EAGAN, Minn. -- At 6 feet 3, 230 pounds, Latavius Murray doesn’t look like a typical NFL running back. The other four backs on the Vikings’ roster are 5-11 or shorter.
Running backs are often shorter guys, enabling them to run low and better shed tacklers. Minnesota’s 5-11, 210-pound Dalvin Cook was asked what position he would think Murray played if he didn’t know.
“I would probably think he played linebacker or safety,’’ Cook said.
When Murray was at Onondaga (N.Y.) High School, some colleges recruited him as a linebacker because of his size. Murray was a two-way player who also starred at linebacker, but his heart was set on being a running back and he signed with Central Florida.
“I was born the way I was born, and I’ve always wanted to play the running-back position for as long as I’ve played the game,’’ Murray said. “There’s not many tall running backs so maybe the odds are against you just in general, but it’s a position that I love to play.’’
Murray and Tennessee’s 6-3, 247-pound Derrick Henry are the NFL’s two tallest running backs. Henry, with 966 yards, has a chance to join Murray on Sunday, Dec. 30, in an exclusive club.
Murray gained 1,066 yards for Oakland in 2015, which made him unofficially just the sixth pro running back 6-3 or taller to have a 1,000-yard season. Among the others to do it, Brandon Jacobs was listed at 6-4 when he played and hall of famer Eric Dickerson, Eddie George, Larry Csonka and Cookie Gilchrist were listed at 6-3.
“That’s pretty good company,’’ Murray said.

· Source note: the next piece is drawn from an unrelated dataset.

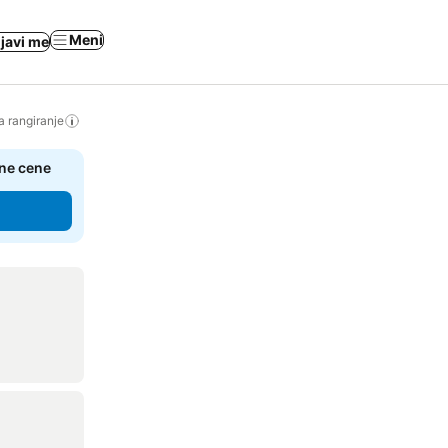
Meni
ijavi me
a rangiranje
čne cene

Murray, 28, led the Vikings in rushing last season with 842 yards. Entering Sunday’s game against Chicago at U.S. Bank Stadium, he has 566 yards this season as the backup to Cook, who leads Minnesota with 576.
When Cook was out with a hamstring injury, Murray had Minnesota’s top running game of the year with a career-high 155 yards in Week 6 against Arizona.
There are pros and cons to being a tall running back. One positive is Murray’s long reach, which helped him have 12 rushing touchdowns for the Raiders in 2016 and 14 during his two seasons with the Vikings.
“With my size, when you fall forward you’re going to gain a yard or two,’’ Murray said. “Part of it is knowing how to run with your size.’’
A drawback is Murray runs higher than most backs, which sometimes make him less elusive.
“It’s not as easy for a guy in the 6-3 range to get your pads down, so maybe that’s a disadvantage not being able to get as low,’’ Murray said.
Murray, though, has good speed, helping him often elude foes. He has good power, enabling him to break tackles.
“With Tay, you can either be intimidated or you either be one of those corners that hit him low,’’ Cook said. “That’s the downside it, you got to watch your legs when you’re that big. You got to run lower with a better base than a guy like me has to. … But he’s a big back and he can run through arm tackles.’’
Vikings coach Mike Zimmer said Murray’s size helps him in pass protection. He also said Murray has “good vision,” which, of course, has nothing to do with his height.
There’s a chance Murray, in line to be a free agent in March, could be playing his final game Sunday for Zimmer. Minnesota (8-6-1) must beat the Bears or have Philadelphia lose (8-7) at Washington to earn a wild-card playoff berth.
Even if they make the playoffs, Sunday could mark Murray’s final home game with the Vikings. It’s unclear if he would want to re-sign knowing Cook, fully recovered from a torn ACL that ended his rookie season in October 2017, is clearly the feature back.
“I really haven’t been thinking about that much, to be honest,’’ Murray said. “The fact that we got a shot to do everything we want to do, that’s my focus.’’
U.S. Bank Stadium has been a welcoming place for the tall back over the past two seasons. Murray has scored 10 of 14 touchdowns and has all three of his Minnesota 100-yard games there.